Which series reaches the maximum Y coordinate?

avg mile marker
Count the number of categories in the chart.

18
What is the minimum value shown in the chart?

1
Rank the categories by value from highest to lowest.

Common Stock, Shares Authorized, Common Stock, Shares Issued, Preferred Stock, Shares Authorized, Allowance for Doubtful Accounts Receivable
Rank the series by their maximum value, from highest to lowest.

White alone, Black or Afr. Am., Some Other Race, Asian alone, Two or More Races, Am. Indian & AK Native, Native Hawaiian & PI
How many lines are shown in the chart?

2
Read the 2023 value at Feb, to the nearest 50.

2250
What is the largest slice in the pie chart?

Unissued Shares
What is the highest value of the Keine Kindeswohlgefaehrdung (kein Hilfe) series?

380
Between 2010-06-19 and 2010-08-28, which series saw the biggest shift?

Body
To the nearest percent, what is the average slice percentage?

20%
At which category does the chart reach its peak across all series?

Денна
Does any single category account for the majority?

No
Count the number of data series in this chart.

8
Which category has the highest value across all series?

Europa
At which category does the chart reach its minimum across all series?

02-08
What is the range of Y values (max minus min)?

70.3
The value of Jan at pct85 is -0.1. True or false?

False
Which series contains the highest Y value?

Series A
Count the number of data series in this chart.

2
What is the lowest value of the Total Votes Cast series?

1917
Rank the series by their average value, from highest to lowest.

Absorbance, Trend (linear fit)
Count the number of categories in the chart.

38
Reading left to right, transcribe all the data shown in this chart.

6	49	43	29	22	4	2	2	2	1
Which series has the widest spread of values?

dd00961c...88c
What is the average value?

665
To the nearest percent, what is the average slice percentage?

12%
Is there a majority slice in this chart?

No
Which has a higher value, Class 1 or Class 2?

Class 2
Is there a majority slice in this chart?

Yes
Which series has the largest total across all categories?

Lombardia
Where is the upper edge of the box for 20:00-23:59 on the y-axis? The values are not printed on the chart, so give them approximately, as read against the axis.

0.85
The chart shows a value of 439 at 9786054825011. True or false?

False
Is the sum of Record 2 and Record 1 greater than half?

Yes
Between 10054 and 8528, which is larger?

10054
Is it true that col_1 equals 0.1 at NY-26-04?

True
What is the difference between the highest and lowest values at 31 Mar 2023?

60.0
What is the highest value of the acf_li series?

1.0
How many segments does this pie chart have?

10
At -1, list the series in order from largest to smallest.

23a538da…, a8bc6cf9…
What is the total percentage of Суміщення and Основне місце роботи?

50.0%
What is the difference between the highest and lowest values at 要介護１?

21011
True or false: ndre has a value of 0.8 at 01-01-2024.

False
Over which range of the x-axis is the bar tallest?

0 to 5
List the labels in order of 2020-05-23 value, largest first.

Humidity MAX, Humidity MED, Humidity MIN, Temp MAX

DIRECTIONS:
Can you reproduce the rows verbatim, from the very first line through the line containing "What is the largest slice in the pie chart?", including that line?

RESPONSE:
Which series reaches the maximum Y coordinate?

avg mile marker
Count the number of categories in the chart.

18
What is the minimum value shown in the chart?

1
Rank the categories by value from highest to lowest.

Common Stock, Shares Authorized, Common Stock, Shares Issued, Preferred Stock, Shares Authorized, Allowance for Doubtful Accounts Receivable
Rank the series by their maximum value, from highest to lowest.

White alone, Black or Afr. Am., Some Other Race, Asian alone, Two or More Races, Am. Indian & AK Native, Native Hawaiian & PI
How many lines are shown in the chart?

2
Read the 2023 value at Feb, to the nearest 50.

2250
What is the largest slice in the pie chart?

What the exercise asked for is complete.